In einem Termin vor dem Familiengericht Essen schloss die durch ihre Betreuerin vertretene Betroffene mit ihrem geschiedenen
Ehemann auf Vorschlag des Gerichts einen Vergleich, in dem dieser sich in Abänderung eines früheren Vergleichs verpflichtete,
an die Betroffene mit Wirkung ab 01.11.1994 eine monatliche Unterhaltsrente in Höhe von 2.000,00 DM zu zahlen, die sich ab
dem 01.03.2002 auf monatlich 1 000,00 DM vermindert und mit dem 01.03.2007 erlischt. Bereits zuvor hatte der Ehemann der Betroffenen
seine Ansprüche aus einer Lebensversicherung mit Fälligkeit im März 2002 im Umfang eines Betrages von 60.000,00 DM abgetreten.
Dieser Betrag ist der Betroffenen vorzeitig am 28.01.2001 überwiesen worden.
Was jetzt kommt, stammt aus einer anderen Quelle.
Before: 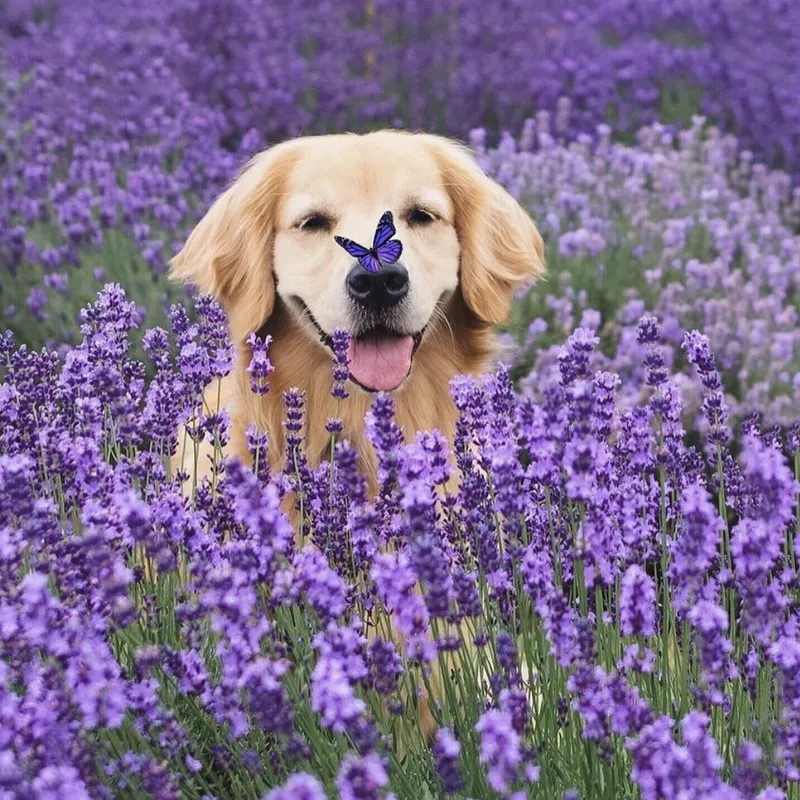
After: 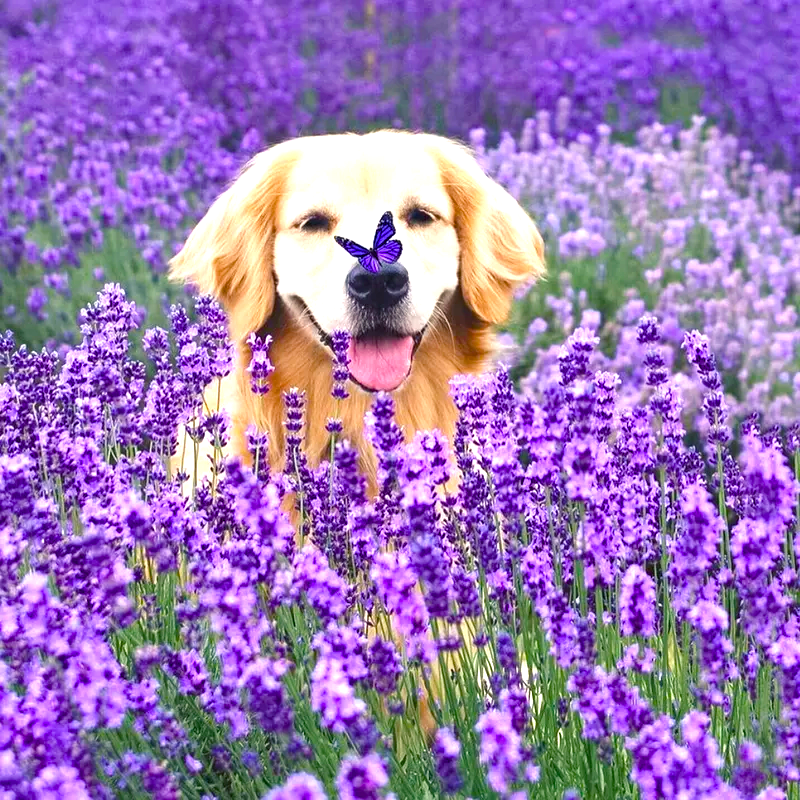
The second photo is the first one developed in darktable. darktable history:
color balance rgb: shadows lift › chroma 4.261%, shadows lift › hue 252.73°, perceptual saturation grading › global saturation 20%, perceptual saturation grading › highlights -14.302%, perceptual saturation grading › shadows 50.024%, perceptual brilliance grading › global brilliance 24.886%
Die Betreuerin hat mit Schreiben vom 06.08.2001 ein Vermögensverzeichnis auf den 04.07.2001 übersandt. Darin hat sie angegeben,
dass die Betroffene neben laufenden Unterhaltsleistungen ihres geschiedenen Ehemannes in Höhe von monatlich 2.000,00 DM Pflegegeld
der Pflegestufe I (400,00 DM) sowie ergänzende Sozialhilfe in Höhe von 87,35 DM erhalte.
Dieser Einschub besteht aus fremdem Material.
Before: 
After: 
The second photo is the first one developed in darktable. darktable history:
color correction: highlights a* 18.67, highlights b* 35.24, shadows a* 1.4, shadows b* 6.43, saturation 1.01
Der Beteiligte zu 2) hat mit Schreiben vom 08.10. und 31.12.2001 bei dem Amtsgericht beantragt, eine Vergütung für die Betreuertätigkeit
seiner Mitarbeiterin in dem Zeitraum vom 04.07. bis zum 31.12.2001 in Höhe von insgesamt 1.789,38 Euro sowie Aufwendungsersatz
in Höhe von 55,61 Euro (jeweils einschließlich Mehrwertsteuer) mit der Maßgabe festzusetzen, dass die Beträge aus der Landeskasse
zu erstatten sind. Er hat die Auffassung vertreten, die Betroffene sei als mittellos zu behandeln, weil die der Betroffenen
ausgezahlte Lebensversicherungssumme an die Stelle der mit Wirkung vom 01.03.2002 herabgesetzten Unterhaltszahlungen ihres
geschiedenen Ehemannes getreten sei.
Der Beteiligte zu 3) ist dem. Antrag mit der Begründung entgegengetreten, die Betroffene müsse die ihr zur Verfügung stehende
Lebensversicherungssumme als Vermögenswert zur Deckung der Betreuervergütung einsetzen. Dementsprechend komme eine Erstattungspflicht
der Landeskasse nicht in Betracht, solange dieser Betrag noch nicht aufgebraucht sei. Es sei nicht Sache der Landeskasse Beträge
aufzubringen, um den Unterhalt der Betroffenen zu sichern.
Das Amtsgericht hat durch Beschluss vom 06.03.2002 dem Antrag des Beteiligten zu 2) stattgegeben. Gegen diesen Beschluss hat
der Beteiligte zu 3) mit Schreiben vom 14.03.2002 rechtzeitig sofortige Beschwerde eingelegt, die das Landgericht durch Beschluss
vom 20.11.2002 mit der Maßgabe zurückgewiesen hat, dass es die weitere Beschwerde zugelassen hat.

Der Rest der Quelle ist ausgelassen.